→ **GOAL OF THE EXERCISE**
Carry on the commentary about the P&A housing plan, picking up right after its final sentence.

→ **TEXT PASSAGE**
══════════
So let's move from a relatively abstract concept - why some investors should avoid economic growth risk (and why governments shouldn't force them to eat some) - to why the P&A plan isn't nearly as fair as the authors claim. First, the plan assumes that there is some long-term appreciation to be had in house prices. Maybe, maybe not. If you look at the period from 1875 to 1940 on an inflation-adjusted basis, total housing stock price appreciation was less than 20%. Nobody knows what the future holds, but we've got a relatively recent example of a 65-year period where you can't get from current prices to original housing value levels. But let's say we don't want a worst-case scenario, we just want to put a value on the things right now. We need to do it right now for a reason: everybody in the groups above needs to sell those participation rights in house appreciation immediately: they've just taken a giant haircut on their income stream, there's no way to match the rights they've been given to future liabilities, and they need to dump the rights in order to fund purchases of other debt.

I don't know how to value those rights very easily. For one thing, the only more-or-less reliable way we have of calculating their value (NPV method, for those keeping score) requires you to know when the house will be sold. It looks to me like that's up to the homeowner, not the CDS owner. I don't think that losing 50% of a house's appreciation (if any) is going to make the buyer more willing to sell. In fact, I'd assume that any homeowner in that position will hang on to their current home a lot longer than he would if he was about to get 100% of the appreciation. Also, I have trouble imagining the government forcing a sale if a dying homeowner wants to leave his house - unsold - to his wife or disabled child. Not a lot of votes in supporting that kind of cruelty. I can't know when I'll ever see that gain. (P&A engage in some reprehensible statistical sleight of hand in their Slate article: why is an 11-year tenure a reasonable assumption and, more pointedly, why is 8% volatility - a truly unheard of figure except for the past 10 years - a reasonable number to plug in? And I thought CDS sellers used sketchy assumptions...) That makes it all but impossible to price the present value of my future participation in the sale of the home. It gets worse. Even if we hack together some sort of best-guess value for the participation rights, every one of the CDS buyers needs to sell right now. They're going to flood the market with stuff nobody can price well and that's a recipe or rock-bottom prices. They won't make enough back from the sale of the participation rights to buy enough new debt to match their liabilities and income streams. No chance. And when insurers, pensions, annuity companies and municipalities can't match, they're out of business - forced liquidation is mandated in every country in which they do business. You can see where I'm going: this plan, if adopted, would immediately force the government to do what it is currently trying desperately not to do: bail out the majority of the insurers, pensions etc...
══════════
→ **SUPPLIED ENTRIES**
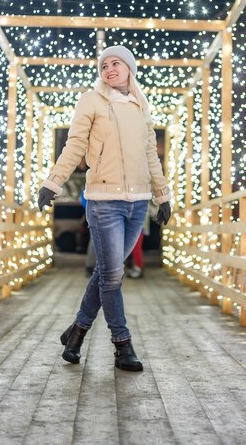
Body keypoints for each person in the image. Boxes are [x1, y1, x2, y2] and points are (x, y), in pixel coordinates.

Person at [38, 45, 171, 371]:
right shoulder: (91, 100)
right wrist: (52, 182)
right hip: (103, 201)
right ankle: (122, 344)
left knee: (106, 272)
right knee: (113, 274)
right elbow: (76, 145)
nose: (109, 69)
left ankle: (77, 332)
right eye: (104, 65)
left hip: (138, 204)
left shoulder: (141, 104)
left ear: (129, 68)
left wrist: (162, 195)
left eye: (116, 63)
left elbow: (150, 154)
══════════
→ **WRITTEN REPLY**
Here's the kicker: repossessions put more money in the hands of all of the above groups than the P&A plan looks likely to, while improving the quality of their investments. The present value of stream of income payments from a mortgage alone is estimable (not perfectly, because of unexpected refis, but that's another topic.) Certainly, for an individual mortgage that the homeowner can't refinance, we can get a very good guess at present value. It's usually surprisingly low - in real (ie inflation-adjusted) terms, about 15-20% more than the face value of the mortgage. Yes, a CDS buyer is going to see an immediate drop in income stream if mass repos hit. But remember, that's not only a risk he signed on for, it's one he has (if he has a brain) insured against. If repo rates rise past a preset level, he hands the CDS over to insurer and collects the full value of the sum insured. Even if repo levels don't hit the trigger mark, the repo value he's getting can be put straight back to work, financing the mortgage of someone who (presumably) passed a much more stringent set of qualifying tests and is buying at (or near) a market trough. The CDS buyer not only escapes having to value then sell an impossible-to-value and unsaleable right to some future payment, he actually gets to improve - immediately - the quality of his CDS book. This, to me, is a much better and fairer option for the people who rely on a fixed income to survive.

So what can the government do? First, consider who actually should be bearing risk. I'm a fairly hard-nosed guy but I can't see why any government should consider that a USD600,000 upside-down mortgage holder has a better claim on its assistance than a retiree who's getting by on a pension plus some disability insurance payments. Second, make sure every major provider of CDS insurance survives (given AIG's intensive care, I think this one has already been taken to heart). Those guys are the linchpin in a system that is keeping any number of insurers, pensions, municipalities etc out of bankruptcy, thereby keeping the government bailout bill lower than it already is and the Treasury's focus less shredded than it already is. Finally, fund the hell out of FHMA, stick every mortgage tax break you can think of into every budget you pass and do everything you can to push your banking legislation and practices towards the Canadian model, where none of this crap was possible.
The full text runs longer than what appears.